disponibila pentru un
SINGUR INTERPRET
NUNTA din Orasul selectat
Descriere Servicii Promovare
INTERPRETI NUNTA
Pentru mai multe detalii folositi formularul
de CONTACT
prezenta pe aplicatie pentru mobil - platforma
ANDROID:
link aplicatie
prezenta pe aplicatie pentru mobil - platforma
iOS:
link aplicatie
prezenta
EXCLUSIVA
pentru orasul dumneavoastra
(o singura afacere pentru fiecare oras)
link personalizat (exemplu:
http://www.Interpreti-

## What needs to be done:
Recast every line of the listing above as a JSON list of strings, one string per line, with blank lines left out.

## Response for this exercise:
[
  "disponibila pentru un",
  "SINGUR INTERPRET",
  "NUNTA din Orasul selectat",
  "Descriere Servicii Promovare",
  "INTERPRETI NUNTA",
  "Pentru mai multe detalii folositi formularul",
  "de CONTACT",
  "prezenta pe aplicatie pentru mobil - platforma",
  "ANDROID:",
  "link aplicatie",
  "prezenta pe aplicatie pentru mobil - platforma",
  "iOS:",
  "link aplicatie",
  "prezenta",
  "EXCLUSIVA",
  "pentru orasul dumneavoastra",
  "(o singura afacere pentru fiecare oras)",
  "link personalizat (exemplu:",
  "http://www.Interpreti-"
]